Directions — From the records, pick out and copy each line containing "after".

(Stored items from a collection)
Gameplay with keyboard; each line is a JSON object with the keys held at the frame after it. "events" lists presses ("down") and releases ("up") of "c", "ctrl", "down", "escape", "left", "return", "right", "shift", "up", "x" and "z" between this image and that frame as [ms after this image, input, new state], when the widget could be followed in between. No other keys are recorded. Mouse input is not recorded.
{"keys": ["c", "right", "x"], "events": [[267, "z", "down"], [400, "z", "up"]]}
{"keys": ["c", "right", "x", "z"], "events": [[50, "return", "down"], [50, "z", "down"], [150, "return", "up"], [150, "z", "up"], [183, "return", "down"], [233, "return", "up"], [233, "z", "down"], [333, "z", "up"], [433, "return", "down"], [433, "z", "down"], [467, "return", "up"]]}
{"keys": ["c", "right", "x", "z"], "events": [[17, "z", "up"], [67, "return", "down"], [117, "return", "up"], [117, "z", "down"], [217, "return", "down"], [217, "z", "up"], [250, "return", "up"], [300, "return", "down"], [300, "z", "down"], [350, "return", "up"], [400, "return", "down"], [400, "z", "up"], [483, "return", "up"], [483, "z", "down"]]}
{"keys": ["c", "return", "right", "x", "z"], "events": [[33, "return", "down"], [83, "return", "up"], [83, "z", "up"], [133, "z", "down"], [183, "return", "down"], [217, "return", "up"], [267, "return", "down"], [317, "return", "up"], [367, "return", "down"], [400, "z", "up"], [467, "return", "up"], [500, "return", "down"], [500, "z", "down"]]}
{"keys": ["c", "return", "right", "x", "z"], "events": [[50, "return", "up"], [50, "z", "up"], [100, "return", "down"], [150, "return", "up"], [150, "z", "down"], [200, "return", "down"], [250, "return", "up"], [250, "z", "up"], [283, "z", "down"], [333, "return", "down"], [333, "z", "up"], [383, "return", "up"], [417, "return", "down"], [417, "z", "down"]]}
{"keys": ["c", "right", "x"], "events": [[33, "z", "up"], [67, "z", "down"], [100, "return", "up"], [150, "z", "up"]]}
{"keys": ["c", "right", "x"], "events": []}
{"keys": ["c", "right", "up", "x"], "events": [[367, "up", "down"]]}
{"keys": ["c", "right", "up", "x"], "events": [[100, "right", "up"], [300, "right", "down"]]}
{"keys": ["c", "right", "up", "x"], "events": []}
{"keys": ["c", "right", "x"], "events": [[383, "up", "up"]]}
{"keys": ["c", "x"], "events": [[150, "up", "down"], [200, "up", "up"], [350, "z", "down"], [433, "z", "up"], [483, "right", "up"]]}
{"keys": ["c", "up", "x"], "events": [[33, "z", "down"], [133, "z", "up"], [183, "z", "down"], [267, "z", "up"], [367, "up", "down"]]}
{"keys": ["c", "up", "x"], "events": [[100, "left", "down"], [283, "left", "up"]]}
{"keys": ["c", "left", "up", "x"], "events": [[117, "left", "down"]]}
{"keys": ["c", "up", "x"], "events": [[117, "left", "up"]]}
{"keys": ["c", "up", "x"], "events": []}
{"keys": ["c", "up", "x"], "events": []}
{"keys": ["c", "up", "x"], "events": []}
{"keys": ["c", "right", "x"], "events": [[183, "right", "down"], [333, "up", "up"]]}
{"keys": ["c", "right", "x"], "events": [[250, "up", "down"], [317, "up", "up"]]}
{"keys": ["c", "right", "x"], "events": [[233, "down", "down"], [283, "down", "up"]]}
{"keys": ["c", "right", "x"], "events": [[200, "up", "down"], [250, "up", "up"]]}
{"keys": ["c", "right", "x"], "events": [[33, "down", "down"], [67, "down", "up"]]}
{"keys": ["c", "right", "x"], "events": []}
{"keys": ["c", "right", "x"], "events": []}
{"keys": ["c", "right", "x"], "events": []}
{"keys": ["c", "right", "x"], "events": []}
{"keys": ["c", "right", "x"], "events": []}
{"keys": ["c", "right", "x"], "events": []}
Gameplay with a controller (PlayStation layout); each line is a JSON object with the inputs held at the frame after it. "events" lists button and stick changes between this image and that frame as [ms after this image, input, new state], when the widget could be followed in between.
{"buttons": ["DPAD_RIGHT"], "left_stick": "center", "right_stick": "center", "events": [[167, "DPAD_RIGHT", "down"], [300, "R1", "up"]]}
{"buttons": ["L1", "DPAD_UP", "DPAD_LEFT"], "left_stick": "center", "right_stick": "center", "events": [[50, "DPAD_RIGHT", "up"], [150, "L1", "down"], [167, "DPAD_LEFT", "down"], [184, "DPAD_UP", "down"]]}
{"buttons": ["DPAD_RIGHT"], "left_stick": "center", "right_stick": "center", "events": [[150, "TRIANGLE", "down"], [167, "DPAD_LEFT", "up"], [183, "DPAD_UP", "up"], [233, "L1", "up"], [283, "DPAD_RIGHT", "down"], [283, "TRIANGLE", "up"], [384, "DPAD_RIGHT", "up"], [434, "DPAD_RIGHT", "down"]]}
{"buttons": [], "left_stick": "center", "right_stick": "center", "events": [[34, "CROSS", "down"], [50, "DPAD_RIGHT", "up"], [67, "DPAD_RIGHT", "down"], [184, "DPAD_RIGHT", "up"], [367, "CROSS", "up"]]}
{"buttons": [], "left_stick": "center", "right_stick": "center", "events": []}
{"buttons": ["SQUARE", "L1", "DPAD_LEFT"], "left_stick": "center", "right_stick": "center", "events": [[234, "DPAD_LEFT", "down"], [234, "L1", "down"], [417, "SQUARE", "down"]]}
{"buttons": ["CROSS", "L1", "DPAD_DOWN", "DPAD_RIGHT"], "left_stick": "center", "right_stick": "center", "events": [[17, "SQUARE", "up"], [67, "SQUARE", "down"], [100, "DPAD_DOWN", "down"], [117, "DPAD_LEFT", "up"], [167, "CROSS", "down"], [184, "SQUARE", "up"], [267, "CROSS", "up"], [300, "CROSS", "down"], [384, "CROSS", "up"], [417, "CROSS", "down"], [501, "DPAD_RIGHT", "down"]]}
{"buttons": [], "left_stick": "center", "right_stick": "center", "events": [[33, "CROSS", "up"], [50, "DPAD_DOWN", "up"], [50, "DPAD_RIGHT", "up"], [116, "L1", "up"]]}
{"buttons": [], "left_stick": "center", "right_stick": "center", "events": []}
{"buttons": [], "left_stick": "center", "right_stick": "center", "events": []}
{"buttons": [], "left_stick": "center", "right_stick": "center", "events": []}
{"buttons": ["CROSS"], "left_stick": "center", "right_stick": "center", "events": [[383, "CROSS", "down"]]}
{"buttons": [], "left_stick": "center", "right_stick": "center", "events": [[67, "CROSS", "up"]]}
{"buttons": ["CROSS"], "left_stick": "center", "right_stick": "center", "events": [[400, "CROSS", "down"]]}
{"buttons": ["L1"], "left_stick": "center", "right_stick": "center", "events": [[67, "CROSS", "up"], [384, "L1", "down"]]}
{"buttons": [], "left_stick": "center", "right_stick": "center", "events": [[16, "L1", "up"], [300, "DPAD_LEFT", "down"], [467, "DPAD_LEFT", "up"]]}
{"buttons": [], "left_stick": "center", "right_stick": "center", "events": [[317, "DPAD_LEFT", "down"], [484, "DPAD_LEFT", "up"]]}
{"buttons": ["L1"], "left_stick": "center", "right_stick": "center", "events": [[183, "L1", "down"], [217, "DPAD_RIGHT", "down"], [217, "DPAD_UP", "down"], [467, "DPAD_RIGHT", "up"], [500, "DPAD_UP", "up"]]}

Task response —
Gameplay with keyboard; each line is a JSON object with the keys held at the frame after it. "events" lists presses ("down") and releases ("up") of "c", "ctrl", "down", "escape", "left", "return", "right", "shift", "up", "x" and "z" between this image and that frame as [ms after this image, input, new state], when the widget could be followed in between. No other keys are recorded. Mouse input is not recorded.
Gameplay with a controller (PlayStation layout); each line is a JSON object with the inputs held at the frame after it. "events" lists button and stick changes between this image and that frame as [ms after this image, input, new state], when the widget could be followed in between.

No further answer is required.